/cocotbext-spi

Protocol test extension for testing spi in cocotb

Primary LanguagePythonBSD 2-Clause "Simplified" LicenseBSD-2-Clause

cocotbext-spi

Protocol test extension for testing spi in cocotb

install

To use this module the easyiest way is to

  • clone the repository :
$ git clone https://github.com/Martoni/cocotbext-spi.git
  • Then install it with pip (tested with python 3.7):
$ python -m pip install -e cocotbext-spi/

With this method if cocotbext-spi code is modified, modification will be taken into account in your testbench directly. Without having to re-install module.

How to use it

Simply include the module in your testbench :

from cocotbext.spi import *

cocotbext-spi module include Master side test. The module SPIModule() is seen as a SPI master and dut SPI interface as a slave.

Master

cocotbext-spi is composed of two classes :

  • SPIConfig(): to describe configuration
  • SPIModule(): the test module inherit from Driver and Monitor.

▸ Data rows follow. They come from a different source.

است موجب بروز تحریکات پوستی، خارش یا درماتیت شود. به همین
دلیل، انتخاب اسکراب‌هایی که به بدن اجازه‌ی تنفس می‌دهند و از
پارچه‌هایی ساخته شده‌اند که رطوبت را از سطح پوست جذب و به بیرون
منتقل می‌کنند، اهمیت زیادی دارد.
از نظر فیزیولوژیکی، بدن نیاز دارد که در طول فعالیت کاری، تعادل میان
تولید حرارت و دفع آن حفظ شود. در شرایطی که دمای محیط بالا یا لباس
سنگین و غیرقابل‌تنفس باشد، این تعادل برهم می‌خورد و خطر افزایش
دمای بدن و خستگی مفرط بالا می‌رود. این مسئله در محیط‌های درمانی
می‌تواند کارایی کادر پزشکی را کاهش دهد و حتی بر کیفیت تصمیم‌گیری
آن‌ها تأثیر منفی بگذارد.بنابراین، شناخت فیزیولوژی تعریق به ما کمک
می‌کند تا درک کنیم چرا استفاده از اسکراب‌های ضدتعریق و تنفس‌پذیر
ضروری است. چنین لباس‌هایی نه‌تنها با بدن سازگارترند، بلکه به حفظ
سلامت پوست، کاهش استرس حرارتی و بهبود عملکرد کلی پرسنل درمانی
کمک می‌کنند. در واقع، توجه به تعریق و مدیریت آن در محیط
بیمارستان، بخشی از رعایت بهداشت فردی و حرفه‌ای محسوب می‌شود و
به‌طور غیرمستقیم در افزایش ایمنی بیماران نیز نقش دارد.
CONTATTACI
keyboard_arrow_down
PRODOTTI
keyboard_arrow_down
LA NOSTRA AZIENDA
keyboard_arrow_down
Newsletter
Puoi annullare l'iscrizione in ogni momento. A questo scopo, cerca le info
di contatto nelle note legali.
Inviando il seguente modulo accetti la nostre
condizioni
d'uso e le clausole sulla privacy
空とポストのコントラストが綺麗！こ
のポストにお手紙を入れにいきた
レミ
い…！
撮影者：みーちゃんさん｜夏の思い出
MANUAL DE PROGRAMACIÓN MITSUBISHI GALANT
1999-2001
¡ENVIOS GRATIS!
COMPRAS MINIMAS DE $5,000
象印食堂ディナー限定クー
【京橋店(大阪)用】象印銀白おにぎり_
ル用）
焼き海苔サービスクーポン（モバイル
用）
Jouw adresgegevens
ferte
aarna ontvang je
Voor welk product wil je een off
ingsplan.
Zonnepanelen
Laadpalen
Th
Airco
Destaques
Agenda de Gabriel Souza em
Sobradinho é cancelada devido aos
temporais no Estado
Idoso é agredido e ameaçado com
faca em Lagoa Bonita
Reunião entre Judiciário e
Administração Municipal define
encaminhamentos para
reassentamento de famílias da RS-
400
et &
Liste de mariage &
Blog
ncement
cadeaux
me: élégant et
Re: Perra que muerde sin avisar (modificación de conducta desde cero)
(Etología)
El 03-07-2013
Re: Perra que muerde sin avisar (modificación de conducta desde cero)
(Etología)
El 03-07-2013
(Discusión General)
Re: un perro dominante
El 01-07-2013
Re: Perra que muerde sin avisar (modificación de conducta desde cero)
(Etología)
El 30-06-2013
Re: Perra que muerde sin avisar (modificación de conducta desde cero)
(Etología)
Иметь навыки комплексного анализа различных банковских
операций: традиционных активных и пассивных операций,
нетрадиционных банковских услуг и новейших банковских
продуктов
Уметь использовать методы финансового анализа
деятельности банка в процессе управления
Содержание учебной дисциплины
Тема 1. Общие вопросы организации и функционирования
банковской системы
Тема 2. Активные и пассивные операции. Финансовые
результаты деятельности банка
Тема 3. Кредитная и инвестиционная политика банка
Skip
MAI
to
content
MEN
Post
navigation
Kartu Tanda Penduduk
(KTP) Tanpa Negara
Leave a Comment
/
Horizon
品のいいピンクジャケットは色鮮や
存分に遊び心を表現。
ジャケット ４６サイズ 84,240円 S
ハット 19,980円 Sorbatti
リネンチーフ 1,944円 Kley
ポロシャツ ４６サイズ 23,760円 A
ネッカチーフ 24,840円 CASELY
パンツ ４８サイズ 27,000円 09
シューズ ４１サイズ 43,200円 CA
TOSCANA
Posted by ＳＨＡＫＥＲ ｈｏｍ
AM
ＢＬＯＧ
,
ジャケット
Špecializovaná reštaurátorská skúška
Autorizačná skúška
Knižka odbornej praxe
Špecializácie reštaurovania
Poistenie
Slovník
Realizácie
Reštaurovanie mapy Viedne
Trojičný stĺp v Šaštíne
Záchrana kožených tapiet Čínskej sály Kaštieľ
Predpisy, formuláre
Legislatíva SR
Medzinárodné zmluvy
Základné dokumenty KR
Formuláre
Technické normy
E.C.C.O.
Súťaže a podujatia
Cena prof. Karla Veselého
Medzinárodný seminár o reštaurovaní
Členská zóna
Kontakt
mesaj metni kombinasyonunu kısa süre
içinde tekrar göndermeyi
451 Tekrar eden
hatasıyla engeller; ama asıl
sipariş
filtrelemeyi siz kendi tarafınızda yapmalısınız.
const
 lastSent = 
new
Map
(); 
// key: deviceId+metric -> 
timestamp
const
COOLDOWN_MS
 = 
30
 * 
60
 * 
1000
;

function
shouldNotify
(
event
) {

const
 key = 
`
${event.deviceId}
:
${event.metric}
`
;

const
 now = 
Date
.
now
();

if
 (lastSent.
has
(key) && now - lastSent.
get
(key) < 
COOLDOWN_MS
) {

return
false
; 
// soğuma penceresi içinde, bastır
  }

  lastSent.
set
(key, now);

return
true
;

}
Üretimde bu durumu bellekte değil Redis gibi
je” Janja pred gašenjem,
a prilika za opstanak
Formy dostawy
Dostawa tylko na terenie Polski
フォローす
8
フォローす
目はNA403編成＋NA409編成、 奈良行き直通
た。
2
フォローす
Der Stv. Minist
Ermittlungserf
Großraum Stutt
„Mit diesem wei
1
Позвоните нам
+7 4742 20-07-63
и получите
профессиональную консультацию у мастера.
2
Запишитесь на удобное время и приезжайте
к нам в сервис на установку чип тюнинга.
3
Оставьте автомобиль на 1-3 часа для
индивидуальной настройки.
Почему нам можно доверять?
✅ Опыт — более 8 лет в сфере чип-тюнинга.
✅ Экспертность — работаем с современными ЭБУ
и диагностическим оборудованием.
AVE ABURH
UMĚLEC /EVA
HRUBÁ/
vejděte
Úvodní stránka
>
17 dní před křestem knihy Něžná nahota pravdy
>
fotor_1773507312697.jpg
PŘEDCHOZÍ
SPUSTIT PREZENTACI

And one Tuple for signals :

  • SPISignals : used to give dut signals names.

Three steps should be done in initialization of your testbench (often in __init__() function of your testbench).

  1. Define dut pinout, filling the tuple :
spi_sigs = SPISignals(miso=dut.miso,
                      mosi=dut.mosi,
                      sclk=dut.sclk,
                      cs=dut.csn)
  1. Set configuration with class SPIConfig:
self.spi_config = SPIConfig(cpol=False,
                            cpha=True,
                            baudrate=(1, "us"),
                            csphase=False)
  1. Then instantiate the SPIModule:
self.clock = cocotb.Clock(dut.clock, 10, units="ns")
self.spimod = SPIModule(self.spi_config, spi_sigs, self.clock)

In your reset procedure/function, init SPI signals with method sig_init() without yield.

Once the bench started, a monitor will read permanently the two signals mosi and miso and register values read.

Mosi is written with method send(byte) 8 bits by 8 bits. And chip select signal must be toggled manually with set_cs(True/False). For example to do a 16bits data write with 7 bits addr + 1 bit R/W like for Spi2Wb components we will do :

self.spimod.set_cs(True) # enable chip select
yield sclk_per
yield self.spimod.send(0x80|addr) # send 8 bits data 
yield self.spimod.send((value >> 8)&0x00FF) # value is 16bits then we
yield self.spimod.send(value&0x00FF)        # send it in two steps
yield sclk_per
self.spimod.set_cs(False) # disable chip select

For reading, we have to wait for monitor to receive values with :

ret = yield self.spimod.wait_for_recv(1) # waiting for receive value

The return value is a dict of bitstring with mosi and miso value read in the chip select interval :

values_recv = {"miso": miso, "mosi": mosi}

A usage example can be seen for testbench part of project Spi2Wb.

Slave

To be implemented